• _ROWS_:
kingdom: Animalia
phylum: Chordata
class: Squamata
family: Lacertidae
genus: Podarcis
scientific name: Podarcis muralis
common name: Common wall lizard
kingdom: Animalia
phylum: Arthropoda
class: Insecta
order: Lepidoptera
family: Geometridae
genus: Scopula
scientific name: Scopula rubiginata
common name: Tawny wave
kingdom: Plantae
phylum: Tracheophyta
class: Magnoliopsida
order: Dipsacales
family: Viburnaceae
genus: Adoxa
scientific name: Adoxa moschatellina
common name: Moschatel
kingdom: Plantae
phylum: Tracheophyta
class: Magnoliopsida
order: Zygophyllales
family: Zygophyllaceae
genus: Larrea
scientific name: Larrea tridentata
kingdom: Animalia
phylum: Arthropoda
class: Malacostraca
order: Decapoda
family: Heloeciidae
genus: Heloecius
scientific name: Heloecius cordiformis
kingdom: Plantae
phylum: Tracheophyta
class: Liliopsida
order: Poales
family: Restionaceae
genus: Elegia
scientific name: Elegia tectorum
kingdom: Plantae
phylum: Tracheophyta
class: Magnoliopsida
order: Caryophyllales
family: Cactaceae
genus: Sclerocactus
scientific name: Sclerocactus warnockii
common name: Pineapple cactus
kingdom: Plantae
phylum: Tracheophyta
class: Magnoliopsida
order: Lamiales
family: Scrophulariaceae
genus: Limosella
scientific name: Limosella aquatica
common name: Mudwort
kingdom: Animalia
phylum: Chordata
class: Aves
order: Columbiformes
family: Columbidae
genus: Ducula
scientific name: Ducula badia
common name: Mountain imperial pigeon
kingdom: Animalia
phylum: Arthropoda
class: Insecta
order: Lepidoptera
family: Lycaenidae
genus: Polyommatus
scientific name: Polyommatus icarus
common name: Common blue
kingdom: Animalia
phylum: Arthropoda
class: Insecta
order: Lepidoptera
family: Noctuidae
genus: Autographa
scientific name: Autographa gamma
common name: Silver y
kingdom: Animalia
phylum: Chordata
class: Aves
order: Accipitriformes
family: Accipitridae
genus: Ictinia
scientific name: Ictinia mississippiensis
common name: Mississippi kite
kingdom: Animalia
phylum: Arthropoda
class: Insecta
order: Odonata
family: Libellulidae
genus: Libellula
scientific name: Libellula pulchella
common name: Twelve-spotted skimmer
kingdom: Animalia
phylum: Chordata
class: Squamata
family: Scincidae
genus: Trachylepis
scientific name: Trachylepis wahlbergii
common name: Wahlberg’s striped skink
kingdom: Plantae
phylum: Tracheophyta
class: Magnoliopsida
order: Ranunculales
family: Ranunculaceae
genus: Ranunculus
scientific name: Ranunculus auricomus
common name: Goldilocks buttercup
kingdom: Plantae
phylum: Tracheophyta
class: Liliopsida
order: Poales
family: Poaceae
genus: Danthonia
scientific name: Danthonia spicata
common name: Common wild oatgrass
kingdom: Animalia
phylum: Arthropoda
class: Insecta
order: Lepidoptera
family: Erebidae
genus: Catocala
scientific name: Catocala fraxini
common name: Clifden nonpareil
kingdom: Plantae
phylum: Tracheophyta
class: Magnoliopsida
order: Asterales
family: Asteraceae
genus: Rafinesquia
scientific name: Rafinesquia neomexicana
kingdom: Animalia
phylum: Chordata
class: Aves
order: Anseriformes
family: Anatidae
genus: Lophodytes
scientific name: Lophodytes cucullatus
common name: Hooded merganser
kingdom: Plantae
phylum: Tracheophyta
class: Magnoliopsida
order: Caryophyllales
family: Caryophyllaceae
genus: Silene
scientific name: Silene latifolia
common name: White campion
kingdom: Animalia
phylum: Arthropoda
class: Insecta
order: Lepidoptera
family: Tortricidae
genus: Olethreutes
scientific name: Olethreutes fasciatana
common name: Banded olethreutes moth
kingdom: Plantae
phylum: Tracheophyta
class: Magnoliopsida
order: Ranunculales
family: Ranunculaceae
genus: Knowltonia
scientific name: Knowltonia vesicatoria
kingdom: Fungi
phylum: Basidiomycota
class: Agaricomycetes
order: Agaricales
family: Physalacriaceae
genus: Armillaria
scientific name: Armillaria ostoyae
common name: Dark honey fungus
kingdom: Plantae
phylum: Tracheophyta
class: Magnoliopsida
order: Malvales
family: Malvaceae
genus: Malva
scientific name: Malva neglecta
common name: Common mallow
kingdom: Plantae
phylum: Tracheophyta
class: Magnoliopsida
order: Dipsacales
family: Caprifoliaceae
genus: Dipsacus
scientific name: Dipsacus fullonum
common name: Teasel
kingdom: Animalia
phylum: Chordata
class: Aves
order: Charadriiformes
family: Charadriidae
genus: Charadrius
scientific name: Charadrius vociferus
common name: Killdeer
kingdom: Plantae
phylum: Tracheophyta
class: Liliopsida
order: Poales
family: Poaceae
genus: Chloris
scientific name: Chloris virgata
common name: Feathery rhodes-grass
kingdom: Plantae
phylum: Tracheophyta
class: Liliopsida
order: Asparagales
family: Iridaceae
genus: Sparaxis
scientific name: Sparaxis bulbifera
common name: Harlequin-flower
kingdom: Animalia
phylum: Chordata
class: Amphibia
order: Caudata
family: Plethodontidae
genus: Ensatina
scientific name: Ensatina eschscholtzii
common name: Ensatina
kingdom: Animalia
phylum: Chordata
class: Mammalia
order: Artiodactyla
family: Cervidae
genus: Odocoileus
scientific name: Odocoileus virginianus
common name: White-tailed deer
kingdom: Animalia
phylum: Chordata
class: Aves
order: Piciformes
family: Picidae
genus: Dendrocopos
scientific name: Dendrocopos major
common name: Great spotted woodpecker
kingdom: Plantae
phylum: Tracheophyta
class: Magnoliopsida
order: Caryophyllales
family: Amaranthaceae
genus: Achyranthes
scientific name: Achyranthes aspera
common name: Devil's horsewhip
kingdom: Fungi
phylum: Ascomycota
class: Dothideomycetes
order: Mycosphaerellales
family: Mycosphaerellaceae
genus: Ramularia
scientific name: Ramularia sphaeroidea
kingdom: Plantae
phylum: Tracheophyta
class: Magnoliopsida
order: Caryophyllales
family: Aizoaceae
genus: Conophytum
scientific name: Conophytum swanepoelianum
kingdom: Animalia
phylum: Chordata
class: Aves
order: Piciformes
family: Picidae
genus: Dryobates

• _WRITTEN INSTRUCTION_: Reproduce the lines for every item above, exchanging each "common name" for "vernacular name" and changing nothing else.

• _FINISHED EXERCISE_:
kingdom: Animalia
phylum: Chordata
class: Squamata
family: Lacertidae
genus: Podarcis
scientific name: Podarcis muralis
vernacular name: Common wall lizard
kingdom: Animalia
phylum: Arthropoda
class: Insecta
order: Lepidoptera
family: Geometridae
genus: Scopula
scientific name: Scopula rubiginata
vernacular name: Tawny wave
kingdom: Plantae
phylum: Tracheophyta
class: Magnoliopsida
order: Dipsacales
family: Viburnaceae
genus: Adoxa
scientific name: Adoxa moschatellina
vernacular name: Moschatel
kingdom: Plantae
phylum: Tracheophyta
class: Magnoliopsida
order: Zygophyllales
family: Zygophyllaceae
genus: Larrea
scientific name: Larrea tridentata
kingdom: Animalia
phylum: Arthropoda
class: Malacostraca
order: Decapoda
family: Heloeciidae
genus: Heloecius
scientific name: Heloecius cordiformis
kingdom: Plantae
phylum: Tracheophyta
class: Liliopsida
order: Poales
family: Restionaceae
genus: Elegia
scientific name: Elegia tectorum
kingdom: Plantae
phylum: Tracheophyta
class: Magnoliopsida
order: Caryophyllales
family: Cactaceae
genus: Sclerocactus
scientific name: Sclerocactus warnockii
vernacular name: Pineapple cactus
kingdom: Plantae
phylum: Tracheophyta
class: Magnoliopsida
order: Lamiales
family: Scrophulariaceae
genus: Limosella
scientific name: Limosella aquatica
vernacular name: Mudwort
kingdom: Animalia
phylum: Chordata
class: Aves
order: Columbiformes
family: Columbidae
genus: Ducula
scientific name: Ducula badia
vernacular name: Mountain imperial pigeon
kingdom: Animalia
phylum: Arthropoda
class: Insecta
order: Lepidoptera
family: Lycaenidae
genus: Polyommatus
scientific name: Polyommatus icarus
vernacular name: Common blue
kingdom: Animalia
phylum: Arthropoda
class: Insecta
order: Lepidoptera
family: Noctuidae
genus: Autographa
scientific name: Autographa gamma
vernacular name: Silver y
kingdom: Animalia
phylum: Chordata
class: Aves
order: Accipitriformes
family: Accipitridae
genus: Ictinia
scientific name: Ictinia mississippiensis
vernacular name: Mississippi kite
kingdom: Animalia
phylum: Arthropoda
class: Insecta
order: Odonata
family: Libellulidae
genus: Libellula
scientific name: Libellula pulchella
vernacular name: Twelve-spotted skimmer
kingdom: Animalia
phylum: Chordata
class: Squamata
family: Scincidae
genus: Trachylepis
scientific name: Trachylepis wahlbergii
vernacular name: Wahlberg’s striped skink
kingdom: Plantae
phylum: Tracheophyta
class: Magnoliopsida
order: Ranunculales
family: Ranunculaceae
genus: Ranunculus
scientific name: Ranunculus auricomus
vernacular name: Goldilocks buttercup
kingdom: Plantae
phylum: Tracheophyta
class: Liliopsida
order: Poales
family: Poaceae
genus: Danthonia
scientific name: Danthonia spicata
vernacular name: Common wild oatgrass
kingdom: Animalia
phylum: Arthropoda
class: Insecta
order: Lepidoptera
family: Erebidae
genus: Catocala
scientific name: Catocala fraxini
vernacular name: Clifden nonpareil
kingdom: Plantae
phylum: Tracheophyta
class: Magnoliopsida
order: Asterales
family: Asteraceae
genus: Rafinesquia
scientific name: Rafinesquia neomexicana
kingdom: Animalia
phylum: Chordata
class: Aves
order: Anseriformes
family: Anatidae
genus: Lophodytes
scientific name: Lophodytes cucullatus
vernacular name: Hooded merganser
kingdom: Plantae
phylum: Tracheophyta
class: Magnoliopsida
order: Caryophyllales
family: Caryophyllaceae
genus: Silene
scientific name: Silene latifolia
vernacular name: White campion
kingdom: Animalia
phylum: Arthropoda
class: Insecta
order: Lepidoptera
family: Tortricidae
genus: Olethreutes
scientific name: Olethreutes fasciatana
vernacular name: Banded olethreutes moth
kingdom: Plantae
phylum: Tracheophyta
class: Magnoliopsida
order: Ranunculales
family: Ranunculaceae
genus: Knowltonia
scientific name: Knowltonia vesicatoria
kingdom: Fungi
phylum: Basidiomycota
class: Agaricomycetes
order: Agaricales
family: Physalacriaceae
genus: Armillaria
scientific name: Armillaria ostoyae
vernacular name: Dark honey fungus
kingdom: Plantae
phylum: Tracheophyta
class: Magnoliopsida
order: Malvales
family: Malvaceae
genus: Malva
scientific name: Malva neglecta
vernacular name: Common mallow
kingdom: Plantae
phylum: Tracheophyta
class: Magnoliopsida
order: Dipsacales
family: Caprifoliaceae
genus: Dipsacus
scientific name: Dipsacus fullonum
vernacular name: Teasel
kingdom: Animalia
phylum: Chordata
class: Aves
order: Charadriiformes
family: Charadriidae
genus: Charadrius
scientific name: Charadrius vociferus
vernacular name: Killdeer
kingdom: Plantae
phylum: Tracheophyta
class: Liliopsida
order: Poales
family: Poaceae
genus: Chloris
scientific name: Chloris virgata
vernacular name: Feathery rhodes-grass
kingdom: Plantae
phylum: Tracheophyta
class: Liliopsida
order: Asparagales
family: Iridaceae
genus: Sparaxis
scientific name: Sparaxis bulbifera
vernacular name: Harlequin-flower
kingdom: Animalia
phylum: Chordata
class: Amphibia
order: Caudata
family: Plethodontidae
genus: Ensatina
scientific name: Ensatina eschscholtzii
vernacular name: Ensatina
kingdom: Animalia
phylum: Chordata
class: Mammalia
order: Artiodactyla
family: Cervidae
genus: Odocoileus
scientific name: Odocoileus virginianus
vernacular name: White-tailed deer
kingdom: Animalia
phylum: Chordata
class: Aves
order: Piciformes
family: Picidae
genus: Dendrocopos
scientific name: Dendrocopos major
vernacular name: Great spotted woodpecker
kingdom: Plantae
phylum: Tracheophyta
class: Magnoliopsida
order: Caryophyllales
family: Amaranthaceae
genus: Achyranthes
scientific name: Achyranthes aspera
vernacular name: Devil's horsewhip
kingdom: Fungi
phylum: Ascomycota
class: Dothideomycetes
order: Mycosphaerellales
family: Mycosphaerellaceae
genus: Ramularia
scientific name: Ramularia sphaeroidea
kingdom: Plantae
phylum: Tracheophyta
class: Magnoliopsida
order: Caryophyllales
family: Aizoaceae
genus: Conophytum
scientific name: Conophytum swanepoelianum
kingdom: Animalia
phylum: Chordata
class: Aves
order: Piciformes
family: Picidae
genus: Dryobates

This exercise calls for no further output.